Havia uma mureta relativamente alta nos arredores daquela cobertura, de modo que o homem pôde posicionar sua arma com razoável conforto, na altura adequada. E ainda tinha a proteção visual.

– Há uma roda... – descrevia, a mulher, o que via pelo binóculo. – O alvo está no centro, dançando, com umas roupas esquisitas... Ela está próxima ao corpo do rapaz... Ele está estendido em uma mesa de pedra... Os membros da roda mexem os lábios... estão cantando algo...

– Encontrei – interrompeu o homem, quando finalmente ajustou sua mira.

A mulher lançou-o um olhar de desprezo, pela interrupção. Em seguida, começou a caminhar em direção à saída que havia checado. Fez um sinal para o motorista do carro, lá embaixo, que ligou o motor.

Ouviu-se um tiro.

– Está feito – anunciou o homem, erguendo o olhar.

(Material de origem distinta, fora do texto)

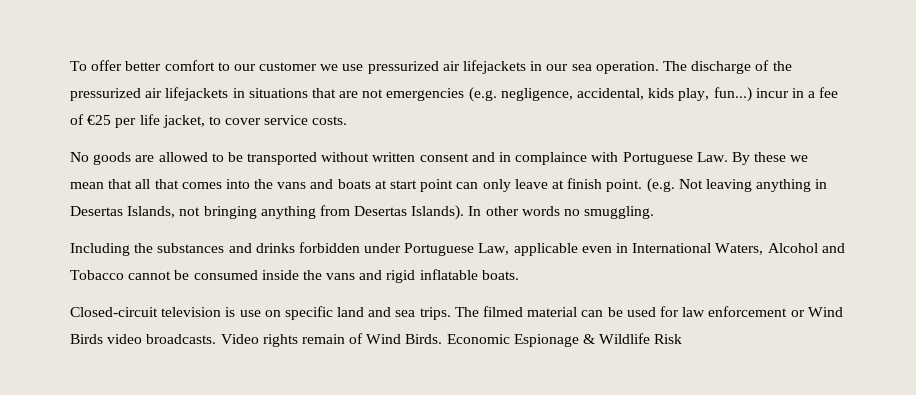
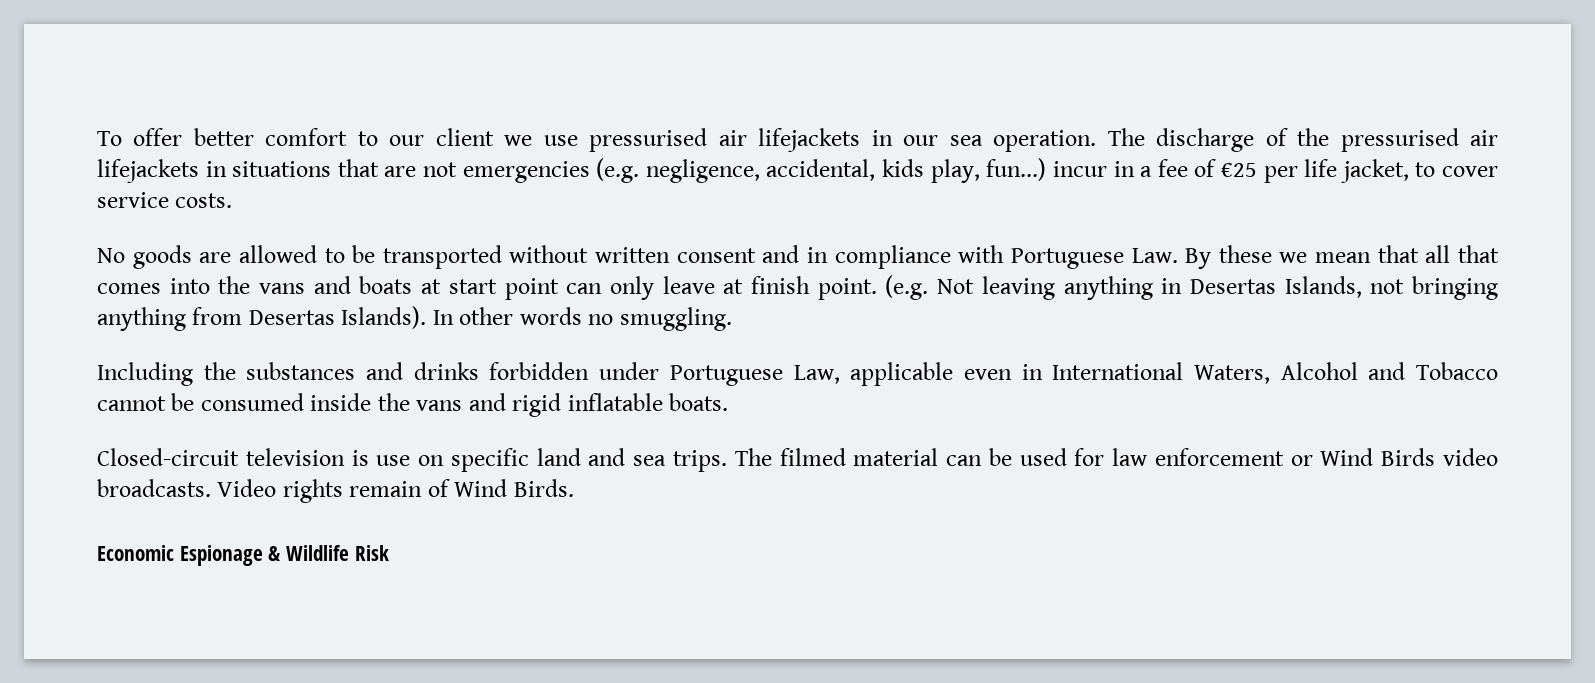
[259,62,318,71] customer -> [435,128,494,146] client
[367,61,439,74] pressurized -> [589,128,708,152] pressurised
[70,88,141,101] pressurized -> [1340,128,1459,152] pressurised
[515,152,588,165] complaince -> [834,245,951,269] compliance
(443, 339) none -> (574, 488) //

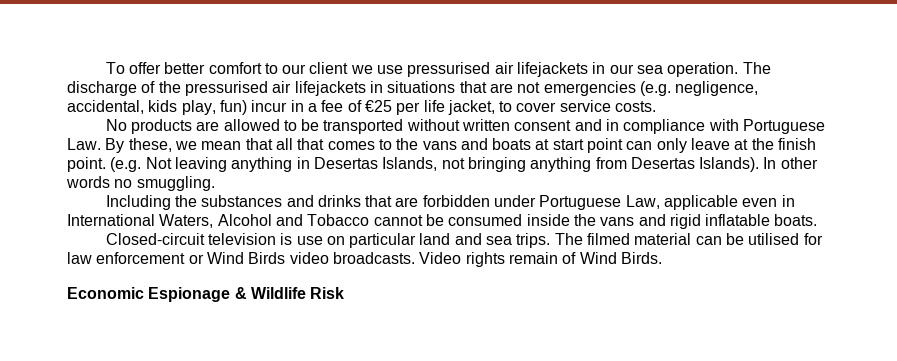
[986,158,1047,181] fun...) -> [219,100,247,115] fun)
[132,245,192,269] goods -> [130,119,192,134] products
[1218,245,1272,263] these -> [128,138,172,152] these,
[169,278,210,294] into -> [378,139,392,150] to
(744, 286) none -> [751,138,774,150] the
(479, 371) none -> [365,195,419,207] that are
[450,448,529,472] specific -> [349,233,417,248] particular
[1019,448,1067,466] used -> [748,233,800,245] utilised

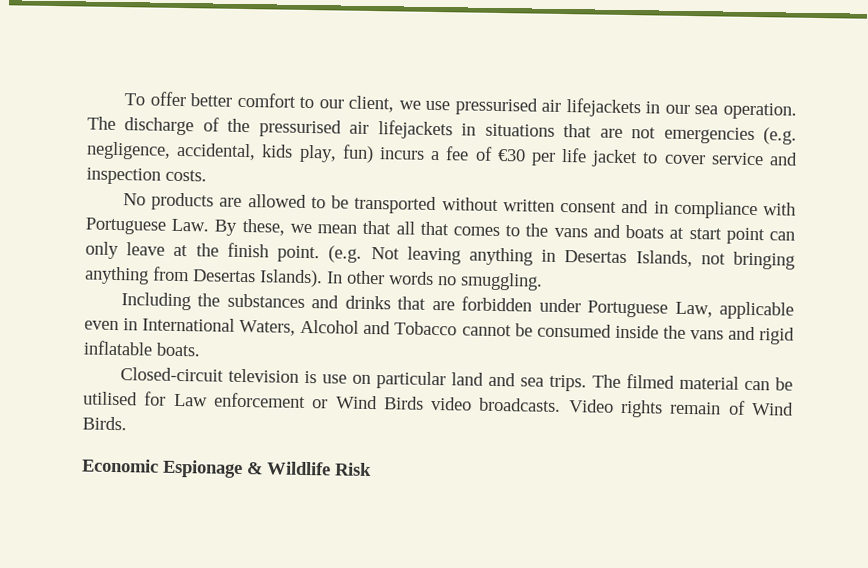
[309,62,349,74] client -> [348,95,395,113] client,
[251,100,304,112] incur in -> [378,147,425,160] incurs
[364,100,392,112] €25 -> [496,148,526,162] €30
[447,100,495,115] jacket, -> [591,149,639,168] jacket
(611, 106) none -> [769,152,798,166] [86,167,161,185] and inspection
[67,252,92,264] law -> [173,393,208,407] Law

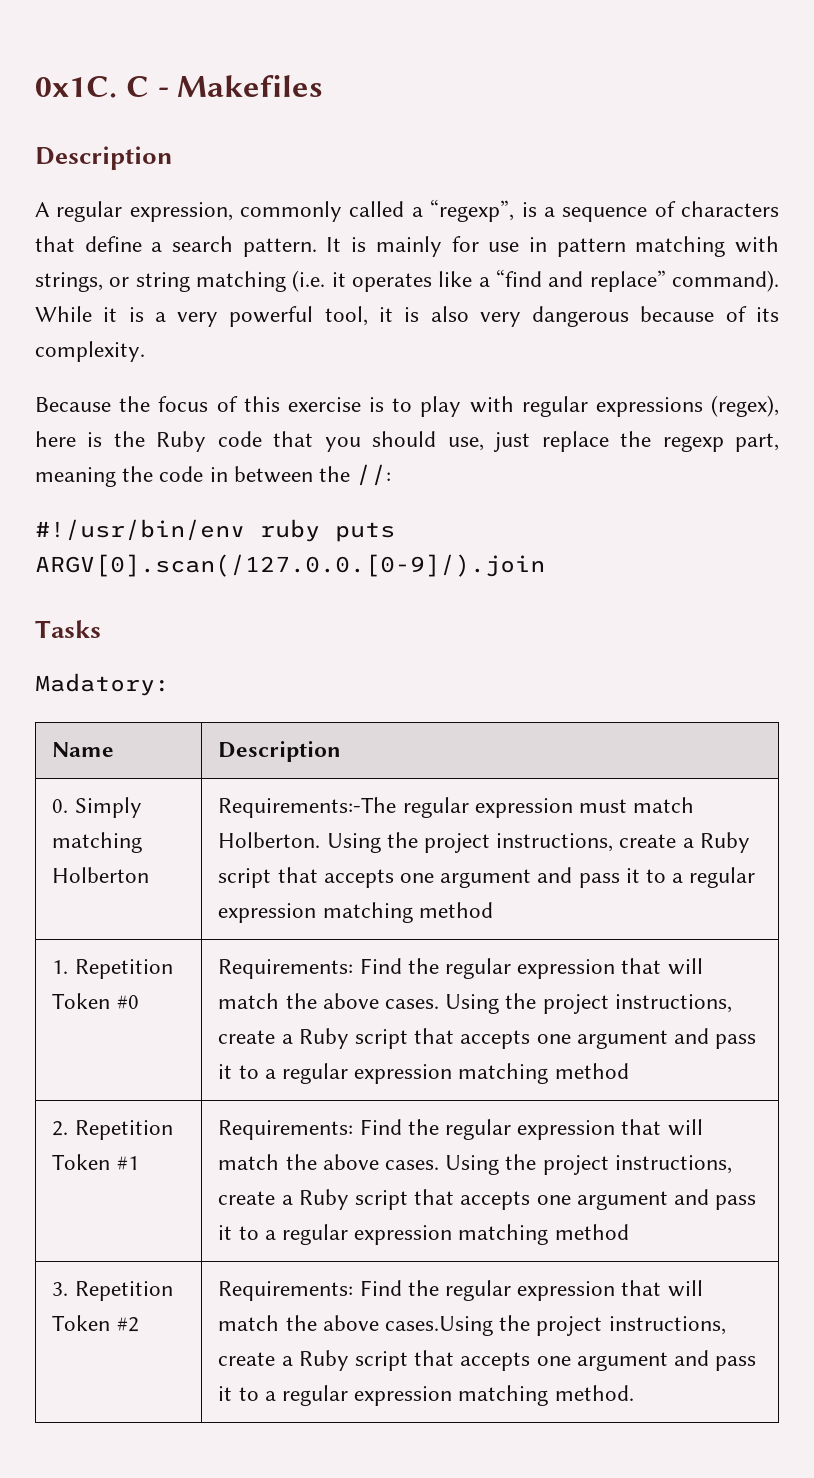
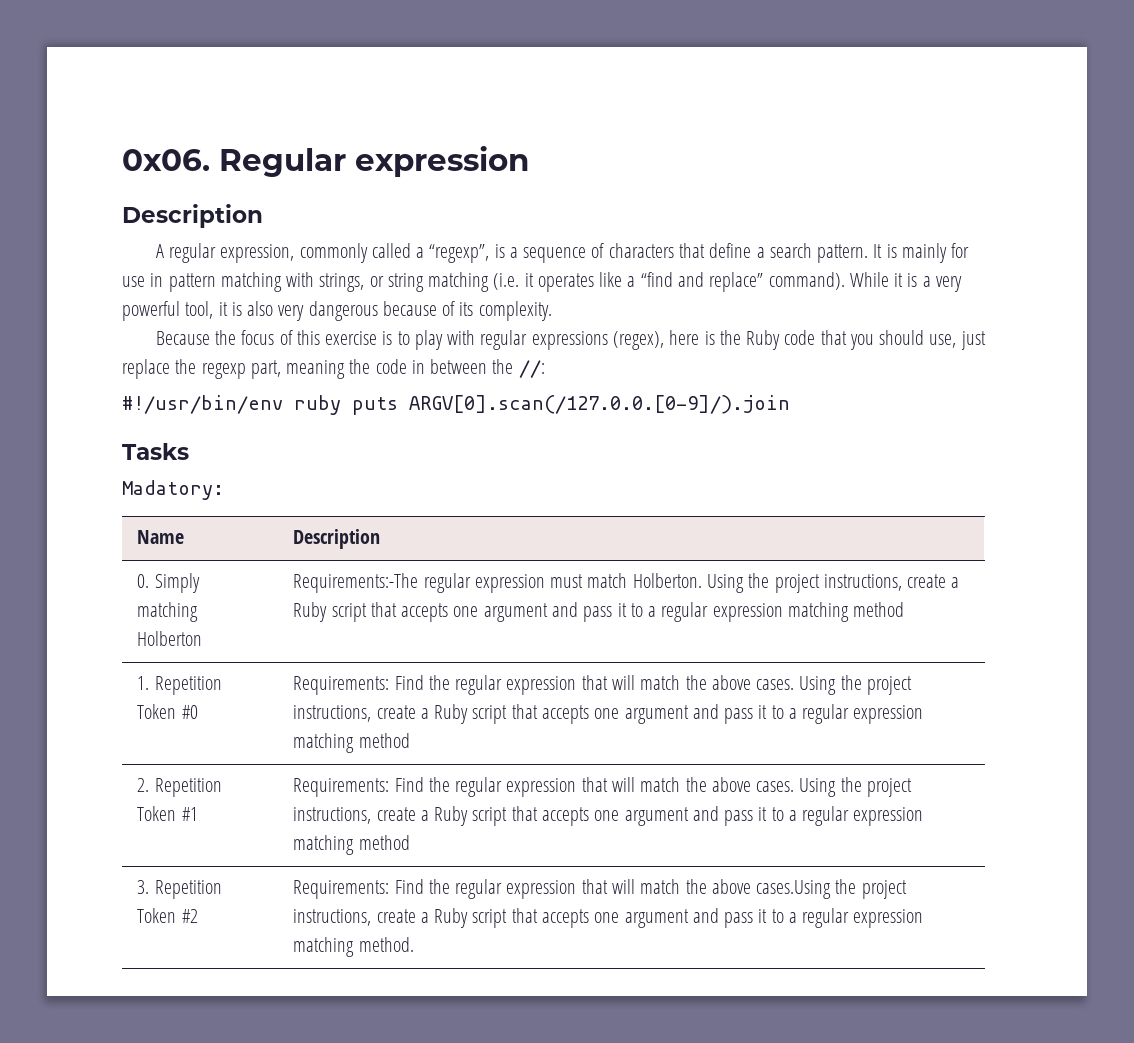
[35,75,324,98] 0x1C. C - Makefiles -> [122,146,529,177] 0x06. Regular expression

Mas não encontrou a mulher. Ela adiantara-se na descida, pensou. Rapidamente, desmontou sua arma e colocou-a em sua mochila. Lançou-a às suas costas e seguiu para a saída. Naquele momento, ouviu o som do carro partindo. Ao chegar na borda do edifício, ainda pôde ver o cínico aceno da mulher, seguido de um beijo. O Chofer concentrava-se na direção. Em segundos, o carro já não era mais visível. O homem, com nítida feição de raiva, fez menção de descer a escada, mas conteve-se ao ouvir alguns barulhos. Lá embaixo, pequenos garotos armados surgiam de todas as direções, carregando fuzis maiores que eles próprios. Correu silenciosamente para a outra borda do edifício. De lá, a situação era ainda pior. Um dos meninos, inclusive, subia pela mesma escada que o casal usara, minutos atrás. Ao homem, restou tentar se esconder e rezar para que não fosse visto. Antes de se encolher ao máximo em um canto escuro, ainda ousou sussurrar:

– Merda!

4 comentários:

Nasser Pena disse...

Muito bom seu texto. Prende a atenção, uma narração minuciosa e um enredo super envolvente.
P.S. Adoro a descrição espacial que você faz.

Lucas disse...

Que ótimo Vinícius!

Uma mistura boa de Hitchcock com Allan Poe. Foi fácil visualizar todas as cenas pela narração dedicada, porém não tão reveladora. Fico com certas dúvidas, mas elas vão deixar o texto sempre vivo.

Repito, ótimo!

Abraço.

Bismarck Bório disse...

Achei incrivel, com boa presença, e bem finalistica =]
Sempre to passando por aqui! Abraço

Tainá Rei disse...

O título me fez ler o conto de maneira totalmente diferente. Muito bom.